**EXERCISE BRIEF**. For each line below that contains the word "article", make a copy.
Content starts
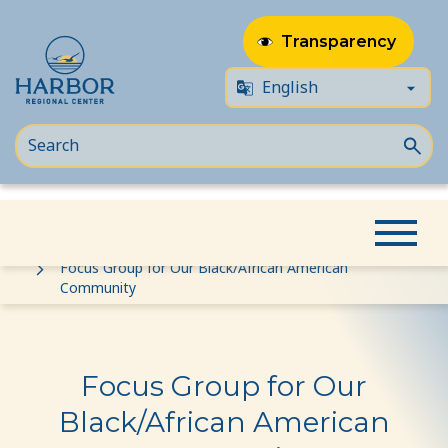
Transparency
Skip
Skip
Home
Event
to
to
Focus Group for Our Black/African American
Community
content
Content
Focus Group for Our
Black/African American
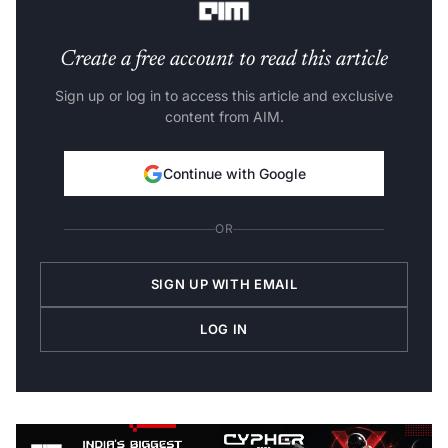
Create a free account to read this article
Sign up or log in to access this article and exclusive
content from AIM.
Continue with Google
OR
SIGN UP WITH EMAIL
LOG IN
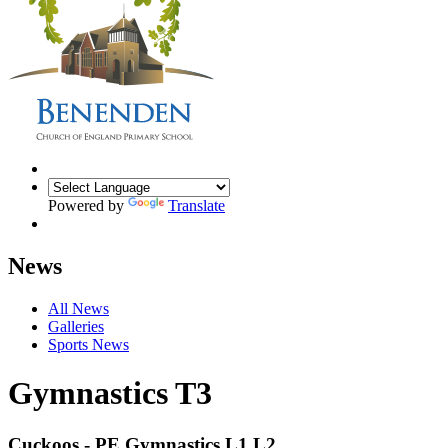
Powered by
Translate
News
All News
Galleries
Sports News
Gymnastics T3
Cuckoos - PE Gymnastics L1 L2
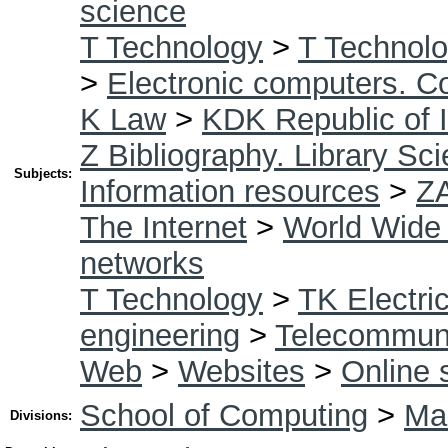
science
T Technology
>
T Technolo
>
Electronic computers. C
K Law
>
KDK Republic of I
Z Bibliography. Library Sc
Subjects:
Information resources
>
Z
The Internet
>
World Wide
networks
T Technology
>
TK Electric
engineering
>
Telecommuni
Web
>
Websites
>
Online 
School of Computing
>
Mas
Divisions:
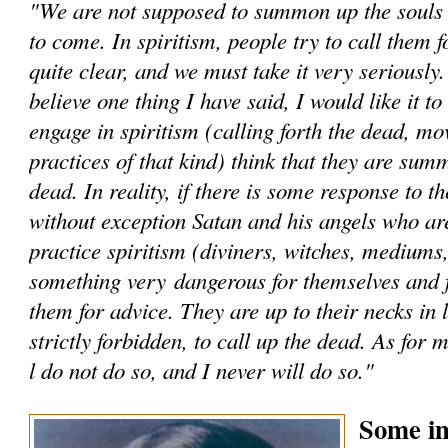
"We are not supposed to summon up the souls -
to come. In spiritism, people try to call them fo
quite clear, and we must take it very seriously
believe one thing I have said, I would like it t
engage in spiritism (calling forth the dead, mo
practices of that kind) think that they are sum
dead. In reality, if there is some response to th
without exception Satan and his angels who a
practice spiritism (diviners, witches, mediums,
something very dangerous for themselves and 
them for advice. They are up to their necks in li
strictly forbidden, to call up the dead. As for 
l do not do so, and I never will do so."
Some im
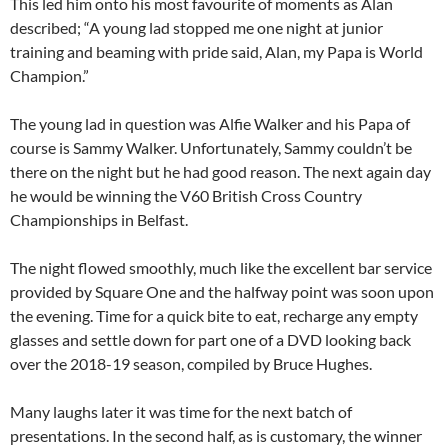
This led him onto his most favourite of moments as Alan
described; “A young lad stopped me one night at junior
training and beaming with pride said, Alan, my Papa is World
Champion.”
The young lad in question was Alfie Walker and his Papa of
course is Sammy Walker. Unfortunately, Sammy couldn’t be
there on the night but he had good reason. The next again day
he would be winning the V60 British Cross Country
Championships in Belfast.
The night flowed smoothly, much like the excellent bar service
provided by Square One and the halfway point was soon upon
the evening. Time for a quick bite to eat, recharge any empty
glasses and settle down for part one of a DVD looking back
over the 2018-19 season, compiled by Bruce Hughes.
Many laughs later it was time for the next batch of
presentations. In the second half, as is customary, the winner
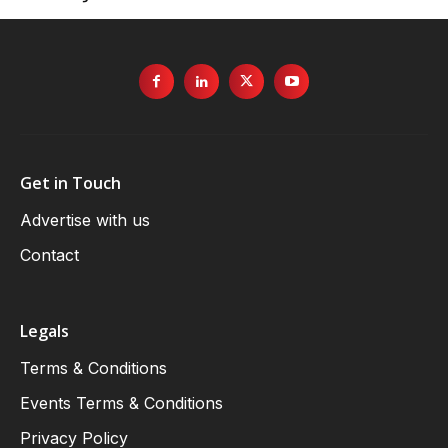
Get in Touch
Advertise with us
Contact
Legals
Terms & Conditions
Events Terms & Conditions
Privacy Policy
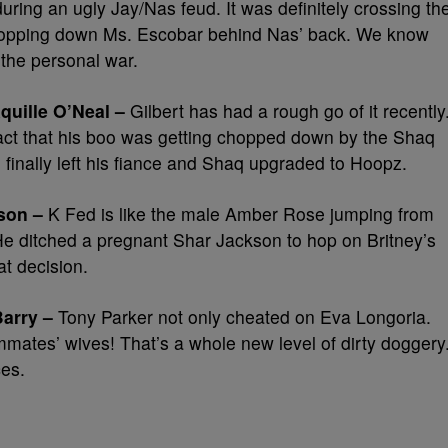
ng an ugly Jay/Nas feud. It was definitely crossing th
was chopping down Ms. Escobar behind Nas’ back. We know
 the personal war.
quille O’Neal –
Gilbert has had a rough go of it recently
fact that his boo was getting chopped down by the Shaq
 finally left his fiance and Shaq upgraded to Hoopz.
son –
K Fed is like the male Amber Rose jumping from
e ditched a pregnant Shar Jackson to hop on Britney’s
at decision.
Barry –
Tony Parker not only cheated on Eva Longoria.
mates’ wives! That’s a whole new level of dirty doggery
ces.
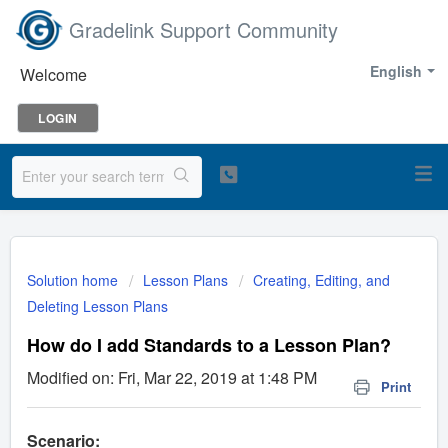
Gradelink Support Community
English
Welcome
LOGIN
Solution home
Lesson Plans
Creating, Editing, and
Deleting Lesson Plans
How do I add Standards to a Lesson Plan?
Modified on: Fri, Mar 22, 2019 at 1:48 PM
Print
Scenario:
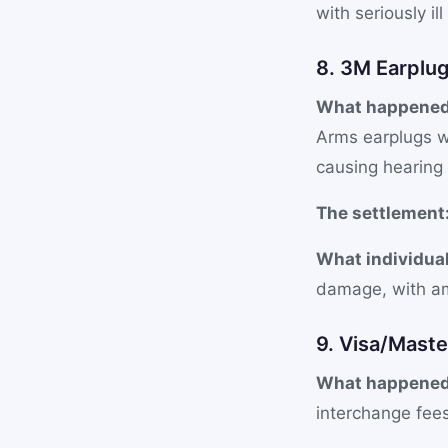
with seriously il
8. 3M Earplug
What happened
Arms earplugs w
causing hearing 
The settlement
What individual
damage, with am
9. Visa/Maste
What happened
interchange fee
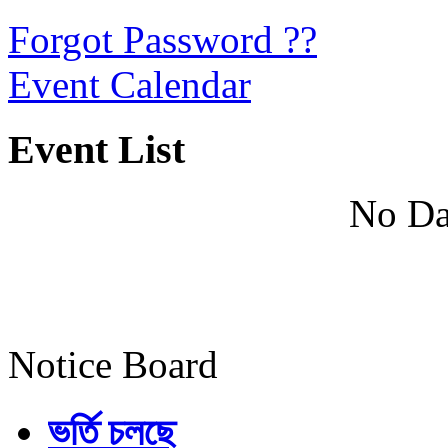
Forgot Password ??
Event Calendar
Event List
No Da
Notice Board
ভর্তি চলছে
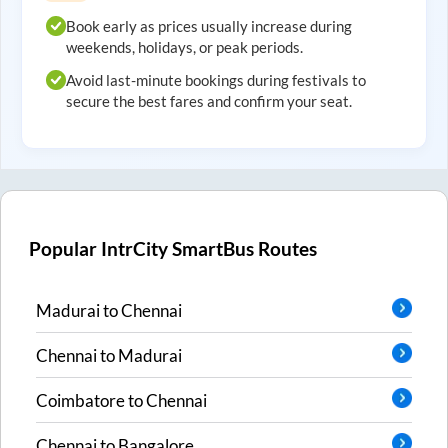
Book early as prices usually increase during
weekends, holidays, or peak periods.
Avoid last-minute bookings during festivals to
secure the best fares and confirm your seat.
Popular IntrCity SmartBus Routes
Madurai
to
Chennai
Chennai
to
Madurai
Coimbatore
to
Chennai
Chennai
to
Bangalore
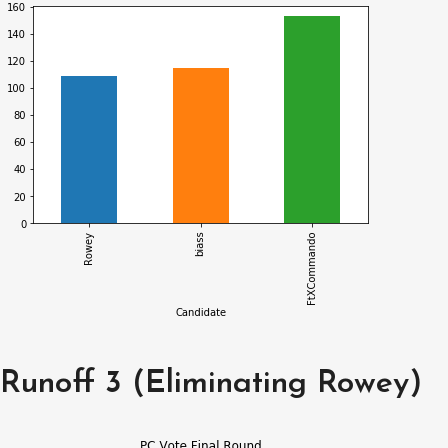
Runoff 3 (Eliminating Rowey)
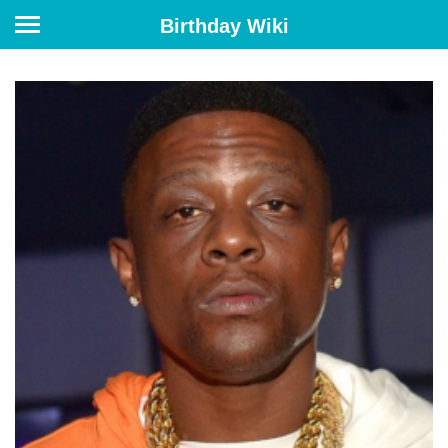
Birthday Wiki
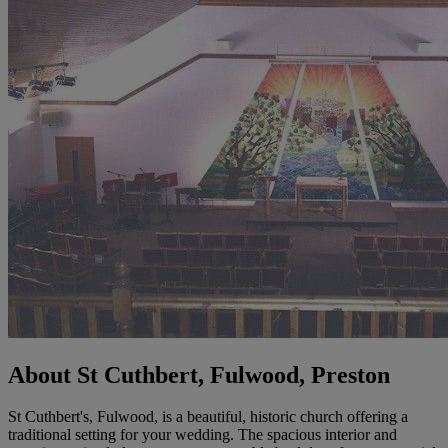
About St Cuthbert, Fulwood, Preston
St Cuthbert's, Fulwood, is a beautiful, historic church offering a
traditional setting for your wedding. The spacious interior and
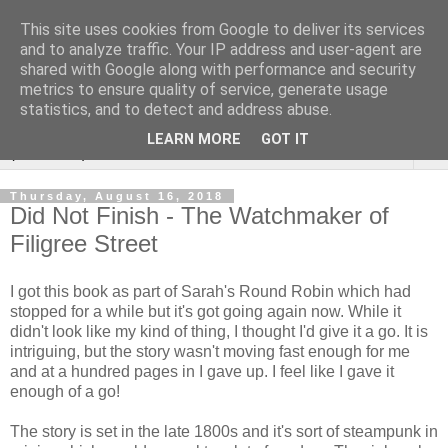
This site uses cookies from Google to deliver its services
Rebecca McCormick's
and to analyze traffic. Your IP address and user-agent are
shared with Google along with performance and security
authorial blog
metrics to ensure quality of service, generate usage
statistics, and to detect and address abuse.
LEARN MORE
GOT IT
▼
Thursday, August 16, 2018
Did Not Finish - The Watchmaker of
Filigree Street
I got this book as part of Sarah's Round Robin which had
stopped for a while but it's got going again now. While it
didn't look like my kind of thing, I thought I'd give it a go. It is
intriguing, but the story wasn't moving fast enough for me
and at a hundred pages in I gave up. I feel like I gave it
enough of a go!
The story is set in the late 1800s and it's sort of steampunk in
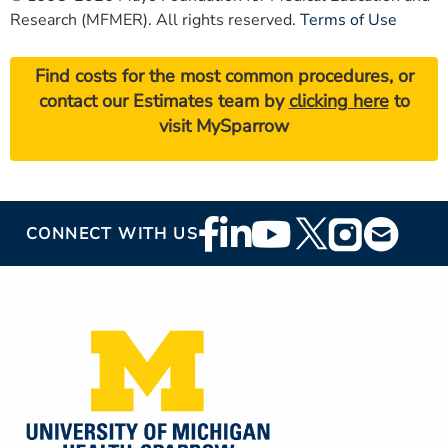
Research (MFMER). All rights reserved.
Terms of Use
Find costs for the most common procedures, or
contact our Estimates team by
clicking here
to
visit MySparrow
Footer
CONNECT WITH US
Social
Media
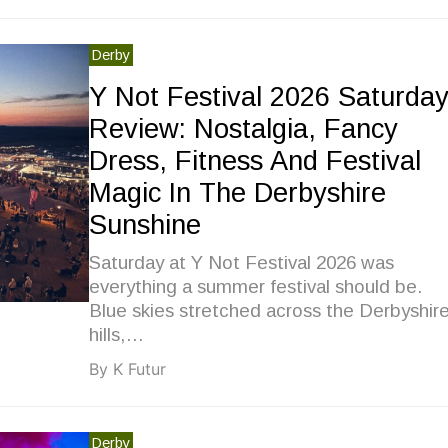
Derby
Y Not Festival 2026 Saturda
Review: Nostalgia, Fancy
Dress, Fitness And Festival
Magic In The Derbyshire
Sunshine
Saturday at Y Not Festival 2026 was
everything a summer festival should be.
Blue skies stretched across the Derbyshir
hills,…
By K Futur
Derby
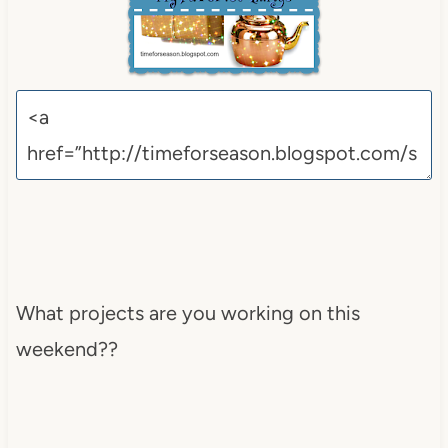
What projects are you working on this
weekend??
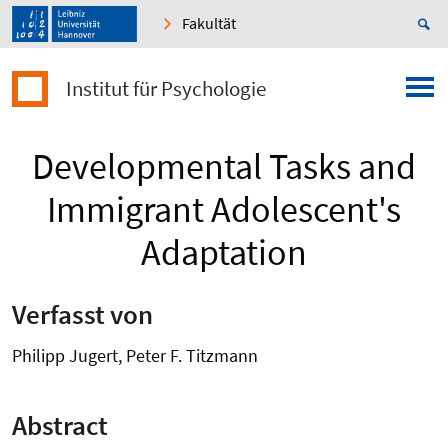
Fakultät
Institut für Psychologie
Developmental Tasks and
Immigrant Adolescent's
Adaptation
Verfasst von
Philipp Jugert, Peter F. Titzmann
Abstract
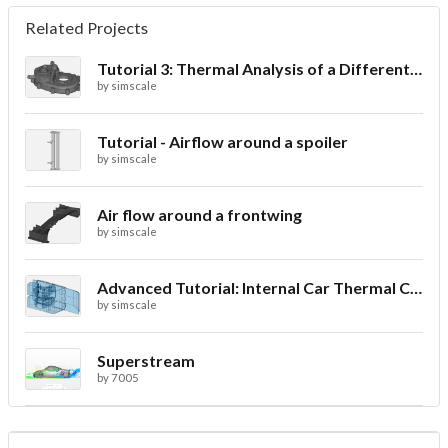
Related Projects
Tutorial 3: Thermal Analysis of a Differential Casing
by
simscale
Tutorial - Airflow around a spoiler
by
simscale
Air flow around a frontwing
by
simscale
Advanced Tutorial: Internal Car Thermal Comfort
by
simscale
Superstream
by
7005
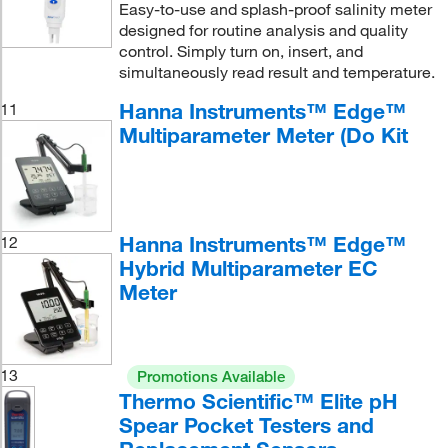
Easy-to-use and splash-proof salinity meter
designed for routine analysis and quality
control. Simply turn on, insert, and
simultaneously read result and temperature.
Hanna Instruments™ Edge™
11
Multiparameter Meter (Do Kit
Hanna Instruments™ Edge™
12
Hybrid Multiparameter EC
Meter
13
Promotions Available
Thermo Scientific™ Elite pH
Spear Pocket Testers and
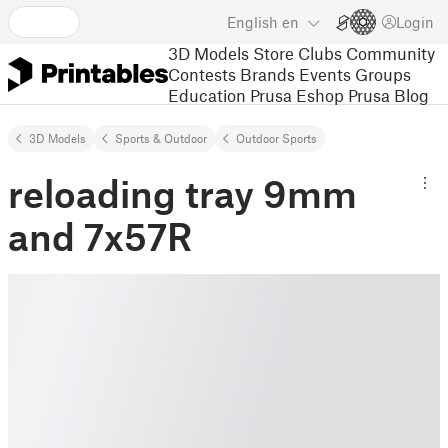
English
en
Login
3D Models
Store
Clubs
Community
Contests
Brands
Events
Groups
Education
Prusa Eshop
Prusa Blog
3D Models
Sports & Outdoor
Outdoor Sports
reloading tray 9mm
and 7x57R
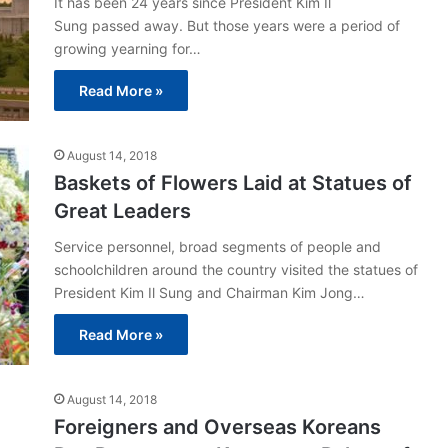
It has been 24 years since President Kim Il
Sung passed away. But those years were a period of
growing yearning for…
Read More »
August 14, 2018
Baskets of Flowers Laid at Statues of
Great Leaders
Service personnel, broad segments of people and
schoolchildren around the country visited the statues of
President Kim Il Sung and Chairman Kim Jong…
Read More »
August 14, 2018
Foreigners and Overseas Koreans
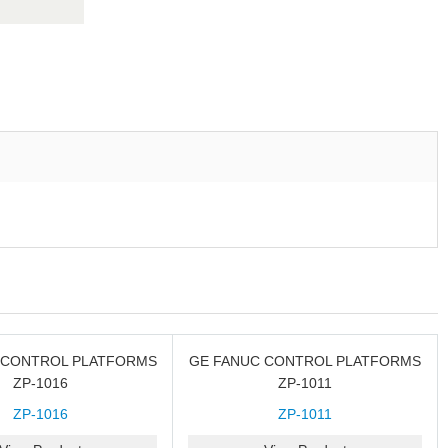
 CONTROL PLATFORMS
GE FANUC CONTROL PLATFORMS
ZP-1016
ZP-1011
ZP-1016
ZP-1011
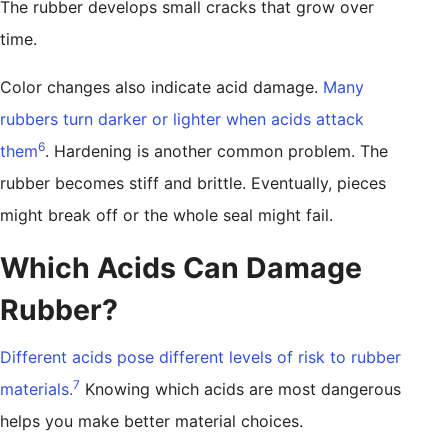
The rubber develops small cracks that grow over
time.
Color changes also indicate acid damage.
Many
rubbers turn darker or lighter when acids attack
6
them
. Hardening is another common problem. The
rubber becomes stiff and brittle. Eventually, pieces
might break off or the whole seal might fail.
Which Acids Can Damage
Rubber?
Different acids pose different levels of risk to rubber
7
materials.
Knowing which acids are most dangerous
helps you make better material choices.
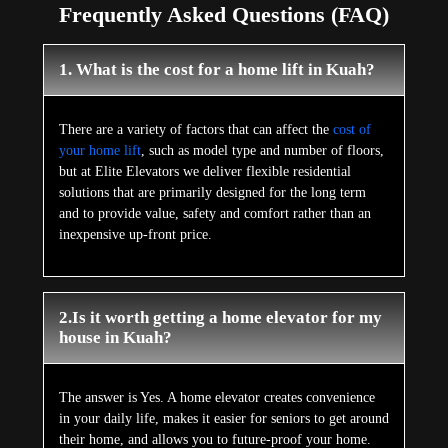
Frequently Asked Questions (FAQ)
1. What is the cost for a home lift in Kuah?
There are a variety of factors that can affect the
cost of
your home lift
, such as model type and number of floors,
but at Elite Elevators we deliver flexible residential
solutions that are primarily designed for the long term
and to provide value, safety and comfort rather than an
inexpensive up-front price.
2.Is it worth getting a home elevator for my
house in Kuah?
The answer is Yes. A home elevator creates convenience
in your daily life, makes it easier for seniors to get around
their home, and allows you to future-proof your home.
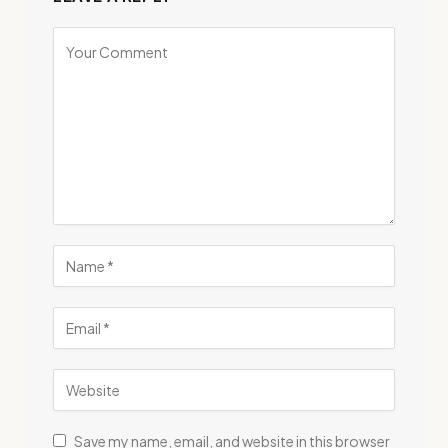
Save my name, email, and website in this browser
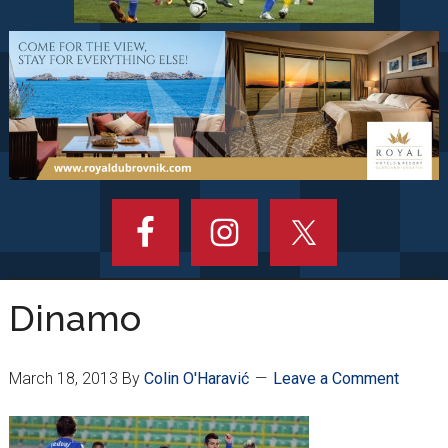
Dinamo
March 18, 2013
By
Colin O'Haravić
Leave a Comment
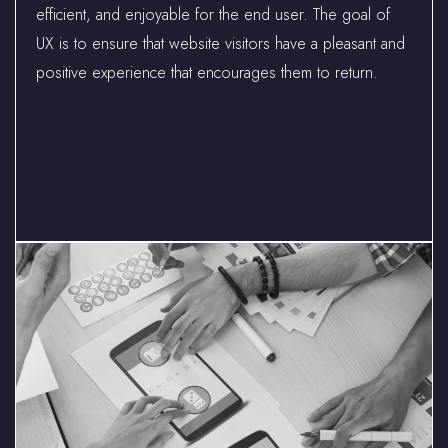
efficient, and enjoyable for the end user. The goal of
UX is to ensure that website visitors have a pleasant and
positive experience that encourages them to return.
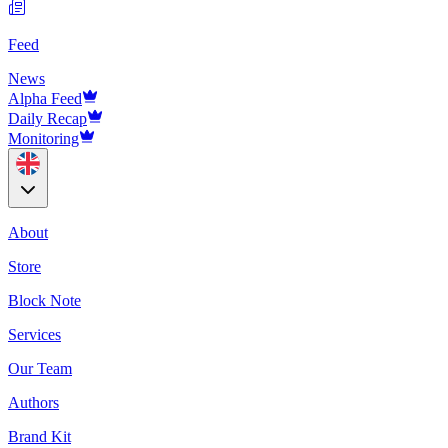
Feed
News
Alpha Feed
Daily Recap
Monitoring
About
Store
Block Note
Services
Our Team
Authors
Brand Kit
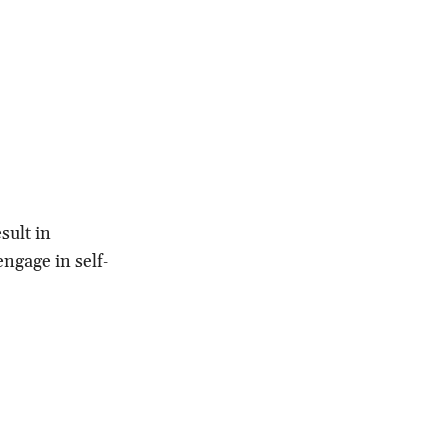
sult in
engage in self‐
Content ends
**ANSWER AREA**.
Create a free account to read this article
Sign up or log in to access this article and exclusive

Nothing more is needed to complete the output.